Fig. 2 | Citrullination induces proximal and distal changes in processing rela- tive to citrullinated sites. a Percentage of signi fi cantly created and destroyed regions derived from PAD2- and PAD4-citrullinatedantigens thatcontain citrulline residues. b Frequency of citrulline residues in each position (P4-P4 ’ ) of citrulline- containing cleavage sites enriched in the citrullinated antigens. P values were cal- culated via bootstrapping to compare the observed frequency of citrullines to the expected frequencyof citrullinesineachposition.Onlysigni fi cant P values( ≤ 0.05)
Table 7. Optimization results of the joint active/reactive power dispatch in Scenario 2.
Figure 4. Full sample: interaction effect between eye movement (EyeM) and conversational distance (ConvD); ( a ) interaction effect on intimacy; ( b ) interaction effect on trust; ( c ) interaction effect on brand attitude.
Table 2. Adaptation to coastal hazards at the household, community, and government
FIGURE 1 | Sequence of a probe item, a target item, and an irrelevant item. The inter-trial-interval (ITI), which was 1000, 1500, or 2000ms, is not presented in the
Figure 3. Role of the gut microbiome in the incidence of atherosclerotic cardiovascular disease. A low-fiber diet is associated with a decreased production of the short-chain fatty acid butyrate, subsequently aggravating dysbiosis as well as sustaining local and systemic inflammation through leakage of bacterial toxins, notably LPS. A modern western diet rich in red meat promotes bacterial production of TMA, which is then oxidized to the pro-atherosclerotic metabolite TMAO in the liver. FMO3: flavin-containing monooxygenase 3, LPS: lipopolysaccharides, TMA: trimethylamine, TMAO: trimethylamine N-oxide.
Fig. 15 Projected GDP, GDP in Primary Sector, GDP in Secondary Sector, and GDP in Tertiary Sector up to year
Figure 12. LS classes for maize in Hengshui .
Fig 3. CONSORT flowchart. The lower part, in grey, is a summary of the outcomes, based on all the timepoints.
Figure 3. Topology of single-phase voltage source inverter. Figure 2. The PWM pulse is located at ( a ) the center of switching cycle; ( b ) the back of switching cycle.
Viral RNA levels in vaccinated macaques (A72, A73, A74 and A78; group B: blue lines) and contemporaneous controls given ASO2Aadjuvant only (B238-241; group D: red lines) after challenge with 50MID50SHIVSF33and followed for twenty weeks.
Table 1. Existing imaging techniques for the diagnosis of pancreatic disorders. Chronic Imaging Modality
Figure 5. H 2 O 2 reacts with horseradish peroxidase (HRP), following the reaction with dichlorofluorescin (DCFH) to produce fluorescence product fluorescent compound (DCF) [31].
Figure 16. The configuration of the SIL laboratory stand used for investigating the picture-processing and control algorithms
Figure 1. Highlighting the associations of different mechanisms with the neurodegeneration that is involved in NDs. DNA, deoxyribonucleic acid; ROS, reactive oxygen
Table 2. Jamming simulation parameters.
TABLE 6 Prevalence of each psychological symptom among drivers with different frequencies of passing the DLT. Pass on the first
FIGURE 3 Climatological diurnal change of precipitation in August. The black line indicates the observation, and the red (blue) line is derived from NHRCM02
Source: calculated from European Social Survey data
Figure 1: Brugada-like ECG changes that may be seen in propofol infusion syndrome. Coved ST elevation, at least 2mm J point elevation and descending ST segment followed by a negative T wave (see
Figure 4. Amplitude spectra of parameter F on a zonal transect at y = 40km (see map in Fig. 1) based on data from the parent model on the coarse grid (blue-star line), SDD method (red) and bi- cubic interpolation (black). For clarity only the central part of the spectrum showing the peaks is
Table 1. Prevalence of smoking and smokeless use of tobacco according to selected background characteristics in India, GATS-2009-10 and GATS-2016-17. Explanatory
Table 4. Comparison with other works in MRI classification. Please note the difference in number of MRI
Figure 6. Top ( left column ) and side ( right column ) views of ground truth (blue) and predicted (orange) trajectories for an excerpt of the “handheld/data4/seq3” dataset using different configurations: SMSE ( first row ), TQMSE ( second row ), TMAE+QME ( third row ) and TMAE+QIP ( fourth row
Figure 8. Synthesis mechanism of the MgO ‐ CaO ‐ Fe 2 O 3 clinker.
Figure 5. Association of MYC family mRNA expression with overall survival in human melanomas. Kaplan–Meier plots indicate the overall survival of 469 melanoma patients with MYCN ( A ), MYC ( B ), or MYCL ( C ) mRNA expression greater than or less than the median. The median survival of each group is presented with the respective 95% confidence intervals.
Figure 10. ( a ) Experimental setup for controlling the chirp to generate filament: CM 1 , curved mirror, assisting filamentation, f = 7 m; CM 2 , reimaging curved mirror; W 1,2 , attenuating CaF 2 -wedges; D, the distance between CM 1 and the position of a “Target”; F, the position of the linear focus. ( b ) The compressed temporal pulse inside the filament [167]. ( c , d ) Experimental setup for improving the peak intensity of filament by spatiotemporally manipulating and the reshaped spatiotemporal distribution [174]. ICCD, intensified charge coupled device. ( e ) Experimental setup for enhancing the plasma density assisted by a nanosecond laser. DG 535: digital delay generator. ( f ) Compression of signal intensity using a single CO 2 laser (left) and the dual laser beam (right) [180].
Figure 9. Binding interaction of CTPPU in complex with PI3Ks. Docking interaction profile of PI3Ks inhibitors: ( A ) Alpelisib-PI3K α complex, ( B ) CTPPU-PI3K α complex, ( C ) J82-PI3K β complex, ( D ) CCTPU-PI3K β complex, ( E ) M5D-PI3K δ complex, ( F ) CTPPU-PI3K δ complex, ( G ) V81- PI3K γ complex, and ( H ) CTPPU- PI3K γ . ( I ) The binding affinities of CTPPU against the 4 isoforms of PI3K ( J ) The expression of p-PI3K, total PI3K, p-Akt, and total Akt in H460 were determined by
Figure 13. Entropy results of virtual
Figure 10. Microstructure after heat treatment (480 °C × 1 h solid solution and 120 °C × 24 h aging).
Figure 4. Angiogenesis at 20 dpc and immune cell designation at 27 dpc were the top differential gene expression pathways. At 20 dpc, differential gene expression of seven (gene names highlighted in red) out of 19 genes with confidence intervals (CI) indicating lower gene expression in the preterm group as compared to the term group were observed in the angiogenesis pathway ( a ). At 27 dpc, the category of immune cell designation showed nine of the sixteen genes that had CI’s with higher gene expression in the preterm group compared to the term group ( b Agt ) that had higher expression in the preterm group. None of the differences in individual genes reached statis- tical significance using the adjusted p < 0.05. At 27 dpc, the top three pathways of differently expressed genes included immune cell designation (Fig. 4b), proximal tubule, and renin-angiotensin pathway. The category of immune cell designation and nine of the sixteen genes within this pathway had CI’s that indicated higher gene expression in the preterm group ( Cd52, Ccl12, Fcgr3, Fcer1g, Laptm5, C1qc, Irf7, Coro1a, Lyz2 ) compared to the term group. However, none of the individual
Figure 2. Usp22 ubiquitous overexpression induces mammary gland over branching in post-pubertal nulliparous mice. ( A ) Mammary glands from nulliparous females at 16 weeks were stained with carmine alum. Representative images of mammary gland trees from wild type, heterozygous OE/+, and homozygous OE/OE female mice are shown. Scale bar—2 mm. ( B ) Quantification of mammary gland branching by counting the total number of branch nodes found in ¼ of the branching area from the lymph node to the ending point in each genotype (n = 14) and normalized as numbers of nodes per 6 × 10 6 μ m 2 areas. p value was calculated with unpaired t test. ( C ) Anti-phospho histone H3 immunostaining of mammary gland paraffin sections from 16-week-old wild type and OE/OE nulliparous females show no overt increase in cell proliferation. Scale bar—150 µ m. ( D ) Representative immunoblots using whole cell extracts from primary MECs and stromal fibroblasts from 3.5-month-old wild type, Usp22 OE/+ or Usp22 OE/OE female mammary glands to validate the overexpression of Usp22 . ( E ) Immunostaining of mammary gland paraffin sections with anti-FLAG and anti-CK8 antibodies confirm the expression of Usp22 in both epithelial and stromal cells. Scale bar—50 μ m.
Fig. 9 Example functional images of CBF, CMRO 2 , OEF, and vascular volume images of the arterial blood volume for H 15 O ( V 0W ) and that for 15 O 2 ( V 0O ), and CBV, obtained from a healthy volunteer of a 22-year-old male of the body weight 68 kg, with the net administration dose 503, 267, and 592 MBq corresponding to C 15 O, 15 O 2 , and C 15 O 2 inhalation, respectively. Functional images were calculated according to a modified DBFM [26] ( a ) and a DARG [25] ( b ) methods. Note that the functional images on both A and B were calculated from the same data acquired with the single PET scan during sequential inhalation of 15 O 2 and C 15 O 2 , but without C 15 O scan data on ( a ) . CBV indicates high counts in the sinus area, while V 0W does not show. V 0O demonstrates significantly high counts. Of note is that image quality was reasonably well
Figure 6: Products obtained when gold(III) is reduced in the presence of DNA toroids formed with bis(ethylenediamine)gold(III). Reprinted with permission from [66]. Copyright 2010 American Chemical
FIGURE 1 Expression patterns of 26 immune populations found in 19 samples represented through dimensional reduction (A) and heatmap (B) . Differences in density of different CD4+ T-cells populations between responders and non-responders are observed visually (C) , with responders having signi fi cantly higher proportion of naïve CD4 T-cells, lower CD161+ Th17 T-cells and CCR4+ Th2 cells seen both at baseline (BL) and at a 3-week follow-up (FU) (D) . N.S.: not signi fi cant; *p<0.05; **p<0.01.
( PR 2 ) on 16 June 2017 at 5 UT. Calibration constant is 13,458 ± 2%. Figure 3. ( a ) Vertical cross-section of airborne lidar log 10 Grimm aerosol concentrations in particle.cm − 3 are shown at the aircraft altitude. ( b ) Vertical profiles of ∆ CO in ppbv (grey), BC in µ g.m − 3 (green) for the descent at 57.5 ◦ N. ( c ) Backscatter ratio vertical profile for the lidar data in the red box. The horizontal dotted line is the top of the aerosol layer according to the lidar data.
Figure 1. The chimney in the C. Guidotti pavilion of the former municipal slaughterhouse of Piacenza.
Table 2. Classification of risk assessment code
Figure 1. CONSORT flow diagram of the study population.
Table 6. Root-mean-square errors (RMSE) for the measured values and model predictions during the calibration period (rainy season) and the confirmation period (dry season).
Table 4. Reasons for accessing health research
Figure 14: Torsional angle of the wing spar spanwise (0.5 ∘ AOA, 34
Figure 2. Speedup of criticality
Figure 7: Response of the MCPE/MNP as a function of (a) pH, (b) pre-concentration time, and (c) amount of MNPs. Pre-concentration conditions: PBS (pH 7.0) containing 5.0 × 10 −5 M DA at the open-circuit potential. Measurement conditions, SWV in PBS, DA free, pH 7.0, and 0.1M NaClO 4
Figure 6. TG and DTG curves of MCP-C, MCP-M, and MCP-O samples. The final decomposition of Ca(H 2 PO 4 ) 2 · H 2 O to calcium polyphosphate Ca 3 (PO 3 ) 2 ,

**Task goal**
Using the data above, reproduce exactly the lines from the line that contains "Figure 13. Entropy results of virtual" through the line that contains "Figure 10. Microstructure", including both.

**Response area**
Figure 13. Entropy results of virtual
Figure 10. Microstructure after heat treatment (480 °C × 1 h solid solution and 120 °C × 24 h aging).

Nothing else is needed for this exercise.